Task to carry out: Here the job is to repeat the listing exactly, but not the pictures in it.

Provided data:
-*-*-
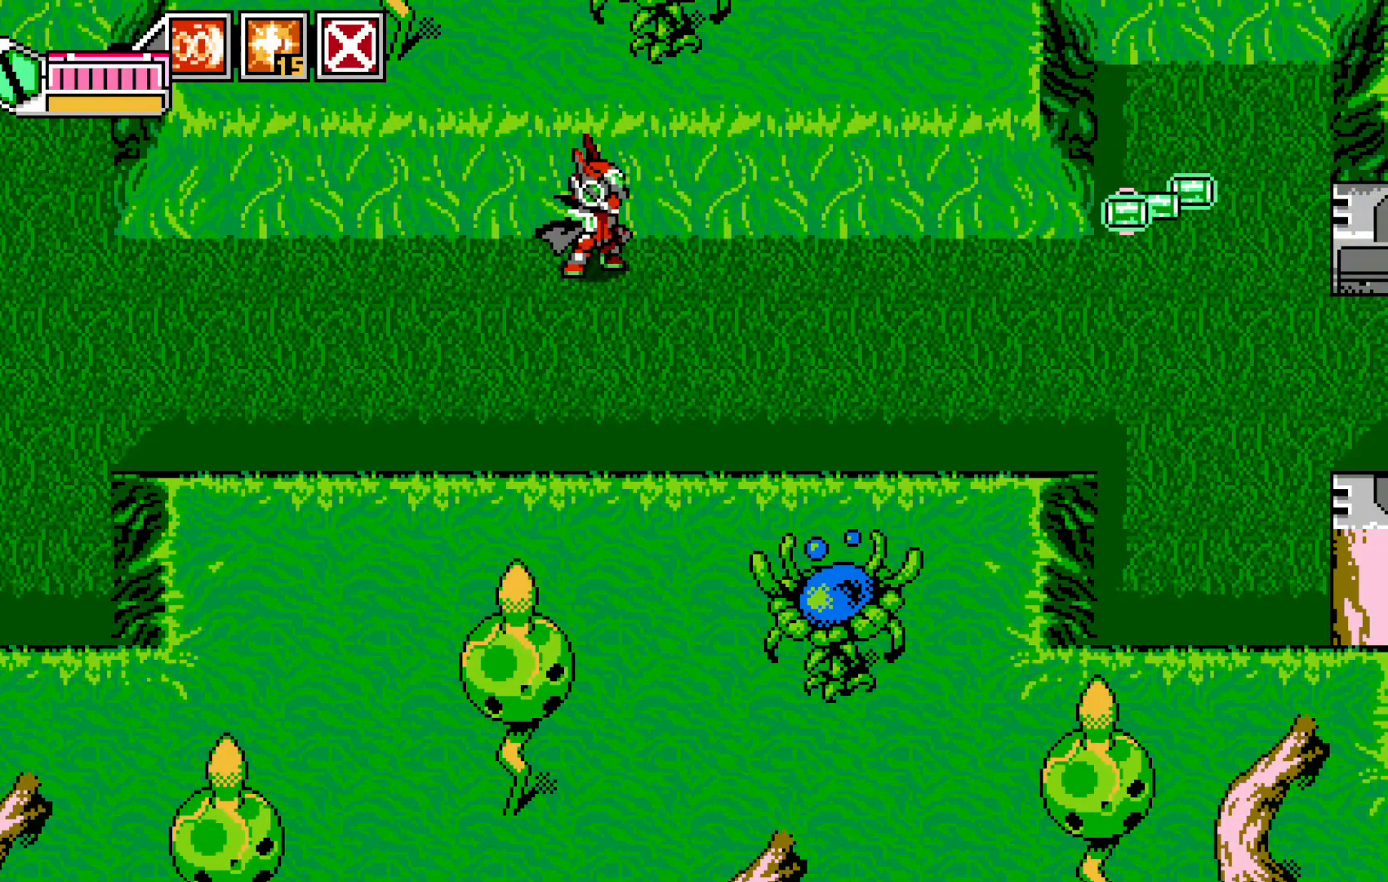
{"buttons": ["A"], "left_stick": "right", "events": [[133, "A", "up"], [233, "A", "down"], [350, "A", "up"], [450, "A", "down"]]}
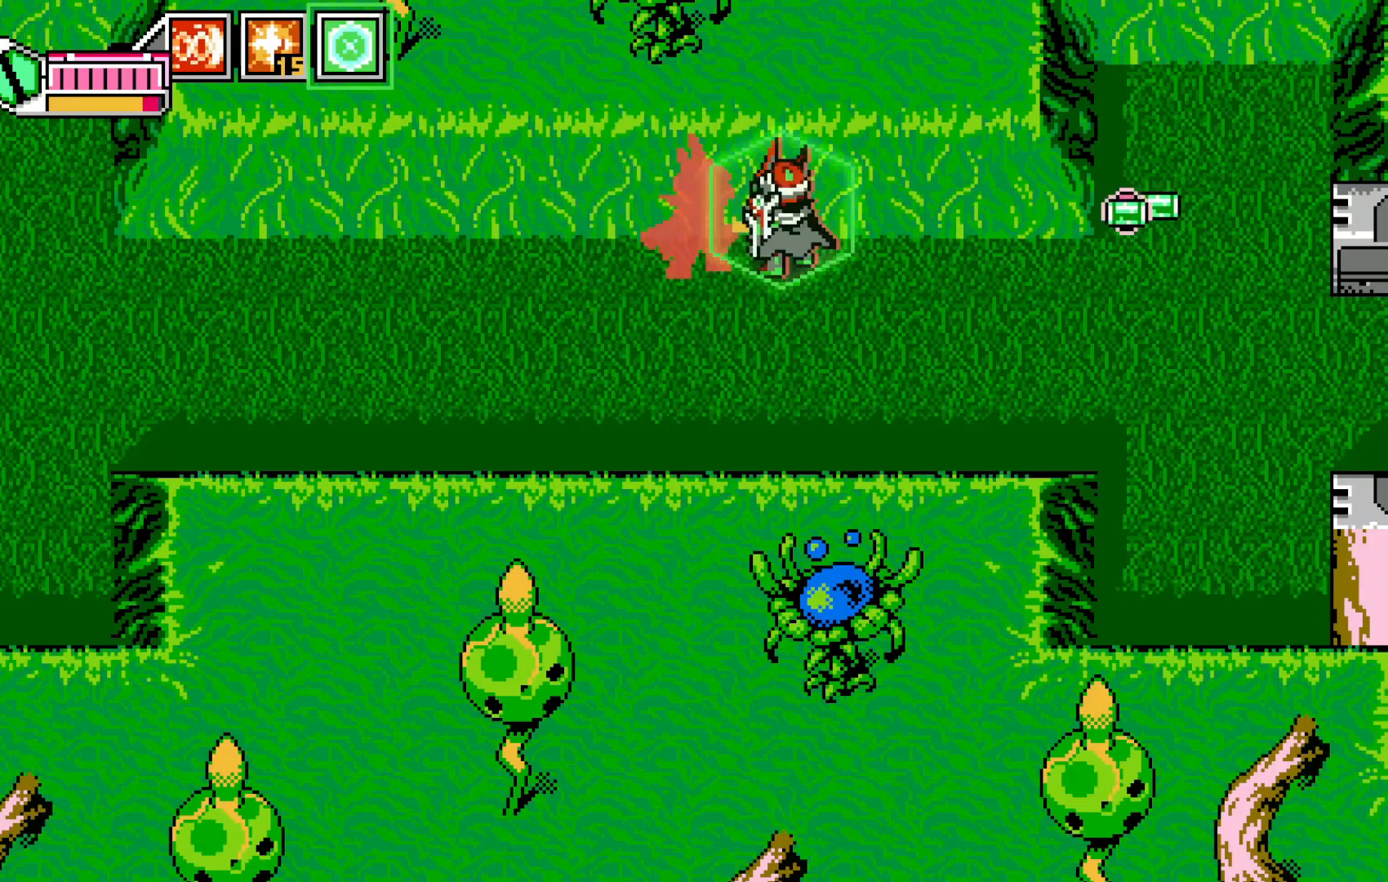
{"buttons": [], "left_stick": "up-left", "events": [[83, "A", "up"], [183, "A", "down"], [300, "A", "up"], [300, "left_stick", "up-right"], [500, "left_stick", "up-left"]]}
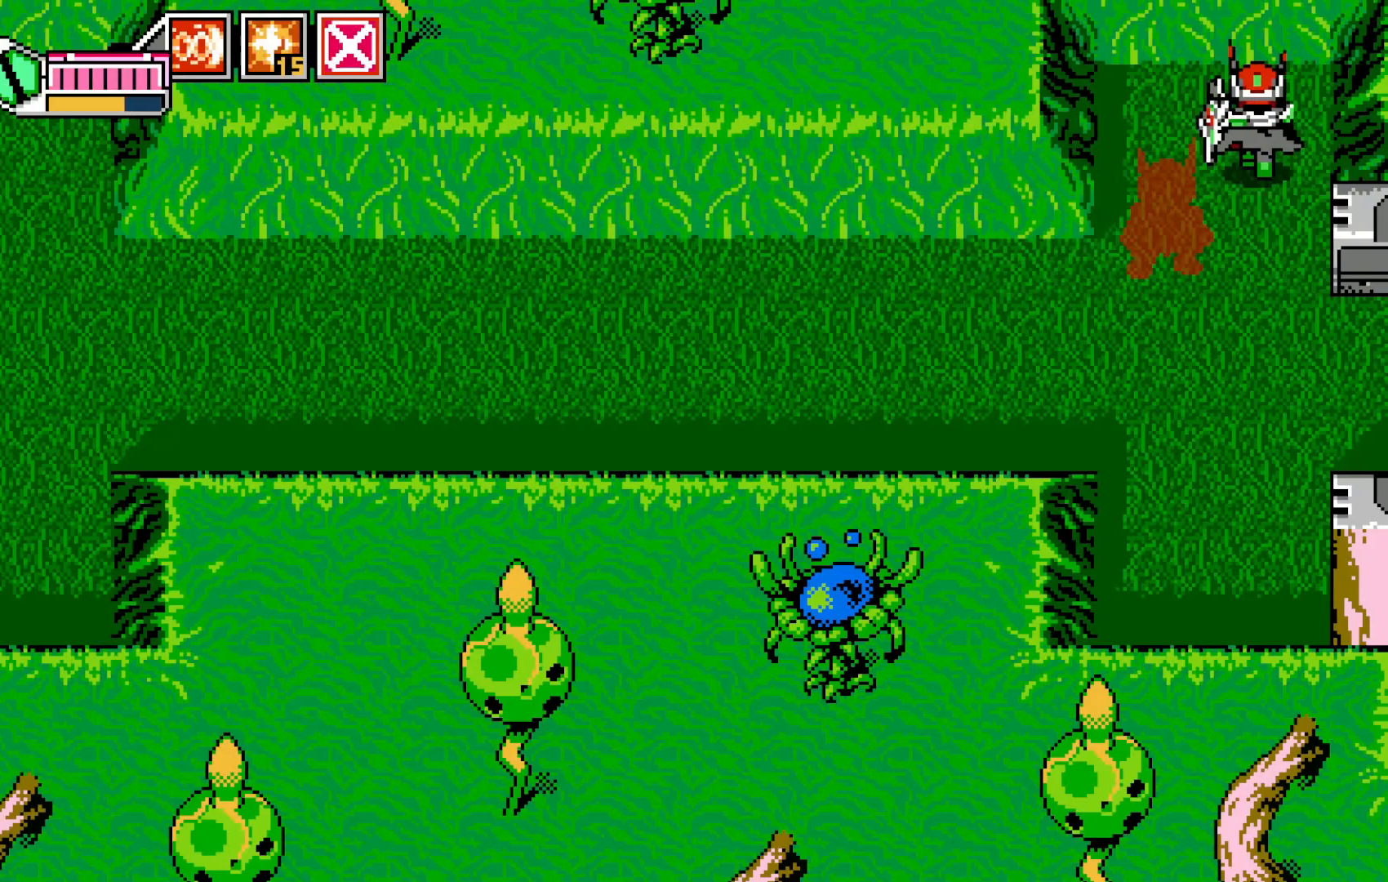
{"buttons": [], "left_stick": "down-right", "events": [[83, "left_stick", "down-left"], [133, "left_stick", "down"], [250, "left_stick", "down-right"]]}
-*-*-
Your response:
{"buttons": ["A"], "left_stick": "right", "events": [[133, "A", "up"], [233, "A", "down"], [350, "A", "up"], [450, "A", "down"]]}
{"buttons": [], "left_stick": "up-left", "events": [[83, "A", "up"], [183, "A", "down"], [300, "A", "up"], [300, "left_stick", "up-right"], [500, "left_stick", "up-left"]]}
{"buttons": [], "left_stick": "down-right", "events": [[83, "left_stick", "down-left"], [133, "left_stick", "down"], [250, "left_stick", "down-right"]]}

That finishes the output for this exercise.